== Segment start ==

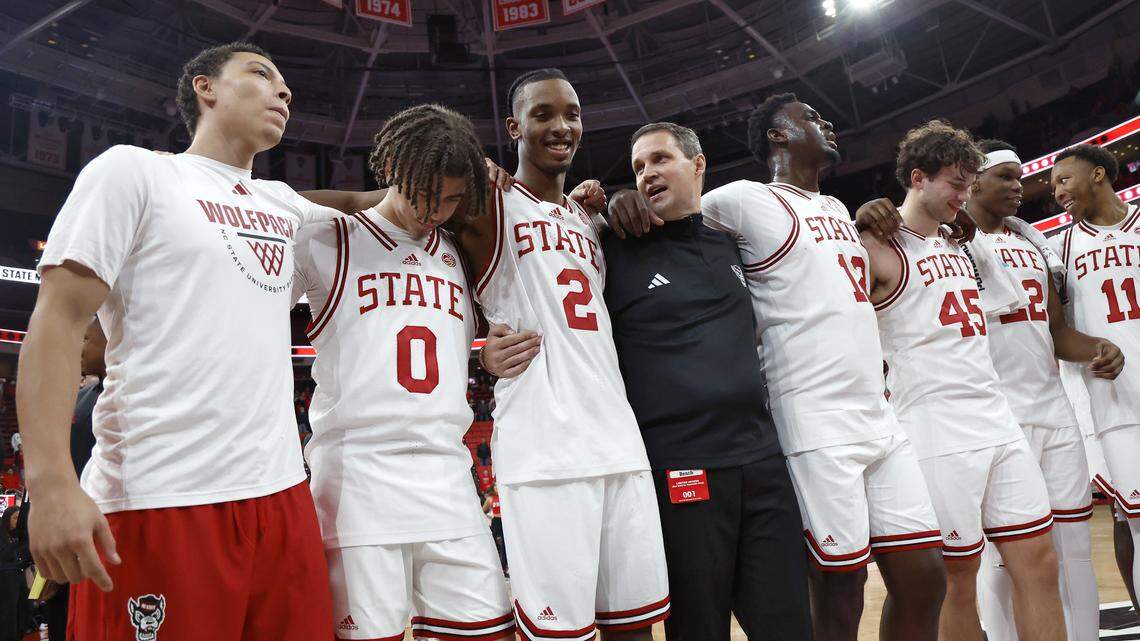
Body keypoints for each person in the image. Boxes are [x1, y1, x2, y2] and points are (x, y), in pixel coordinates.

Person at [308, 68, 669, 641]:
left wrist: (619, 197)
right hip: (545, 449)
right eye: (544, 114)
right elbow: (387, 207)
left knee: (634, 627)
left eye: (572, 113)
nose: (562, 126)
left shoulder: (589, 218)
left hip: (619, 440)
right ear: (512, 127)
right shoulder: (485, 203)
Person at [17, 42, 342, 640]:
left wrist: (468, 173)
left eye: (286, 84)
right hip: (160, 496)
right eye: (262, 74)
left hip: (284, 497)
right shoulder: (135, 170)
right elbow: (58, 323)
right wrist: (51, 483)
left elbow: (386, 208)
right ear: (205, 87)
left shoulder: (283, 203)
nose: (284, 91)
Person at [610, 93, 945, 641]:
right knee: (837, 588)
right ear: (777, 135)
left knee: (926, 576)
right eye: (810, 116)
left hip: (869, 415)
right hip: (805, 419)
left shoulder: (836, 208)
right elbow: (676, 210)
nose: (827, 121)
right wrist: (622, 200)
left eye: (657, 160)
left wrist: (873, 216)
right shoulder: (743, 200)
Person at [293, 103, 519, 641]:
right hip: (357, 480)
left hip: (447, 474)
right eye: (425, 195)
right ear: (391, 169)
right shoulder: (331, 236)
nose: (435, 211)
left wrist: (481, 357)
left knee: (489, 631)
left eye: (451, 199)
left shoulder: (458, 252)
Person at [602, 121, 810, 641]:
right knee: (699, 631)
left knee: (789, 627)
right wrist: (602, 199)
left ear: (698, 165)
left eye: (659, 159)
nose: (648, 173)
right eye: (638, 167)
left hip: (763, 462)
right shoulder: (613, 248)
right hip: (681, 470)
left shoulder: (733, 244)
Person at [860, 120, 1065, 641]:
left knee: (1039, 562)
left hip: (997, 417)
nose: (964, 196)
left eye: (970, 185)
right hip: (935, 429)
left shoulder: (964, 242)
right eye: (956, 183)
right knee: (959, 578)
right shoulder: (875, 246)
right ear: (917, 178)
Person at [963, 139, 1123, 641]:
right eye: (1007, 177)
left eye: (1019, 178)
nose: (1020, 187)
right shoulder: (947, 244)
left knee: (1073, 548)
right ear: (973, 181)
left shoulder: (1035, 244)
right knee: (1003, 560)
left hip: (1052, 410)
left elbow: (1057, 333)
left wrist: (1098, 346)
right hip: (992, 418)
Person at [1050, 143, 1140, 617]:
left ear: (1099, 175)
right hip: (1114, 398)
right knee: (1132, 519)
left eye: (1064, 180)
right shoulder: (1058, 249)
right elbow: (1055, 329)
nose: (1057, 193)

== Segment end ==

— Task goal —
Please copy the preceding records exactly and omit the images.

— Result for this exercise —
Body keypoints for each person in the image. Boxes are [x1, y1, x2, y2] and points are (x, y), in pixel coordinates.

Person at [308, 68, 669, 641]:
left wrist: (619, 197)
right hip: (545, 449)
right eye: (544, 114)
right elbow: (387, 207)
left knee: (634, 627)
left eye: (572, 113)
nose: (562, 126)
left shoulder: (589, 218)
left hip: (619, 440)
right ear: (512, 127)
right shoulder: (485, 203)
Person at [17, 42, 342, 640]:
left wrist: (468, 173)
left eye: (286, 84)
right hip: (160, 496)
right eye: (262, 74)
left hip: (284, 497)
right shoulder: (135, 170)
right elbow: (58, 323)
right wrist: (51, 483)
left elbow: (386, 208)
right ear: (205, 87)
left shoulder: (283, 203)
nose: (284, 91)
Person at [610, 93, 945, 641]:
right knee: (837, 588)
right ear: (777, 135)
left knee: (926, 576)
right eye: (810, 116)
left hip: (869, 415)
right hip: (805, 419)
left shoulder: (836, 208)
right elbow: (676, 210)
nose: (827, 121)
right wrist: (622, 200)
left eye: (657, 160)
left wrist: (873, 216)
right shoulder: (743, 200)
Person at [293, 103, 519, 641]:
right hip: (357, 480)
left hip: (447, 474)
right eye: (425, 195)
right ear: (391, 169)
right shoulder: (331, 236)
nose: (435, 211)
left wrist: (481, 357)
left knee: (489, 631)
left eye: (451, 199)
left shoulder: (458, 252)
Person at [602, 121, 810, 641]:
right knee: (699, 631)
left knee: (789, 627)
right wrist: (602, 199)
left ear: (698, 165)
left eye: (659, 159)
nose: (648, 173)
right eye: (638, 167)
left hip: (763, 462)
right shoulder: (613, 248)
right hip: (681, 470)
left shoulder: (733, 244)
Person at [860, 120, 1065, 641]:
left knee: (1039, 562)
left hip: (997, 417)
nose: (964, 196)
left eye: (970, 185)
right hip: (935, 429)
left shoulder: (964, 242)
right eye: (956, 183)
right knee: (959, 578)
right shoulder: (875, 246)
right ear: (917, 178)
Person at [963, 139, 1123, 641]:
right eye: (1007, 177)
left eye: (1019, 178)
nose: (1020, 187)
right shoulder: (947, 244)
left knee: (1073, 548)
right ear: (973, 181)
left shoulder: (1035, 244)
right knee: (1003, 560)
left hip: (1052, 410)
left elbow: (1057, 333)
left wrist: (1098, 346)
right hip: (992, 418)
Person at [1050, 143, 1140, 617]:
left ear: (1099, 175)
right hip: (1114, 398)
right knee: (1132, 519)
left eye: (1064, 180)
right shoulder: (1058, 249)
right elbow: (1055, 329)
nose: (1057, 193)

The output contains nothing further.